ウクライナの背後で突如対話を始めた露と米国。露ウク戦争終結の兆しか?

(シカゴ発 10月25日オフィス・ファウンテン発信)

ファースト・ポスト 10月24日記事参照 ファウンテン・メディア・チーム 安達裕子 山中泉)

米露間で、高官レベルの実質的な対話は、過去数ヶ月間行われていなかったが、突如両国間での対話が頻繁におこなわれるようになった。

それは、外務相同士の対話ではなく、ワシントンとモスクワの国防長官が対話を開始した。また、両軍のトップ同志の対話も同時に開始した。

金曜日に米国防長官ロイド・オースティンはロシアのセルゲイ・ショイグ国防大臣と電話会談を行った。モスクワ当局は、会談の内容は「ウクライナ情勢を含んだ国際安全保障の問題について」だったと明らかにした。

これは、今年の5月にオースティン国防長官がロシアに対しウクライナへの即時停戦を求めた電話会談以降、初めてのこと。

しかし今回の電話会談で停戦要求はおこなわれなかったらしい。

この電話会談の後、米国防総省広報官パット・ライダー准将は「米国は常にロシアとのコミュニケーションの扉を開いている」と語った。

また、オースティン国防長官とショイグ国防大臣は日曜日にも2度目の会談をし、フランス、イギリス、トルコなど他のNATO諸国とも対話を増やしていくことをロシアが希望していることを確認した。

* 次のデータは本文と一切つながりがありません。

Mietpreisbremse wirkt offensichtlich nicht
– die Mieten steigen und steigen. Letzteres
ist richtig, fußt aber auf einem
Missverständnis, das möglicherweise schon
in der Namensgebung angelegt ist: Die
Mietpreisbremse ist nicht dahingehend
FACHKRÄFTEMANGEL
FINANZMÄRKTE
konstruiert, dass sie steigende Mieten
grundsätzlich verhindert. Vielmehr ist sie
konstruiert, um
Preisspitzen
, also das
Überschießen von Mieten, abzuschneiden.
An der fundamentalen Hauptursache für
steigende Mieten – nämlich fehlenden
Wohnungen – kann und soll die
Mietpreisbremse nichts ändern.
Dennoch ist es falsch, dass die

さらに、露ショイグ国防大臣とフランスの国防大臣は会談で、ロシアは「急速に悪化しているウクライナ情勢を協議した」と伝えている。

ロシア国防省は、ショイグ国防大臣がフランス、トルコ、イギリスのカウンターパートに対し「ウクライナが自国内で放射性爆弾(ダーティボム)を使用し、ロシアがやったと非難する可能性がある」ことについて話したと伝えている。

また、アメリカ・ロシア両国の軍幹部が電話で「キエフ(ウクライナ政府)が放射性爆弾を使う可能性がある」ことをロシア政府が懸念していることを協議したと発表した。

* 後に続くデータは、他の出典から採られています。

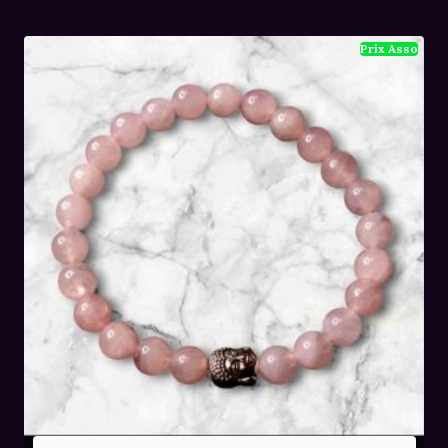
initial
actuel
était :
est :
36,00€.
24,00€.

月曜に、露軍参謀総長ヴァレリー・ガリシモフと米統合参謀本部議長のマーク・ミリーが電話会談した。

米統合参謀本部スポークスマンのデイヴ・バトラー大佐はこの会談について、「安全保障の懸念事項について議論し、コミュニケーションを続けていくことで合意、また過去の慣例に則り、具体的な議論の内容は非公開」と語った。

モスクワ、ワシントン、その他西側諸国の政府高官の間のコミュニケーションが突如頻繁におこなわれるようになったことは、ウクライナの放射性爆弾使用の脅威が現実味を帯びていることを示している。米露両政府はウクライナの背後で交渉を続けているのか?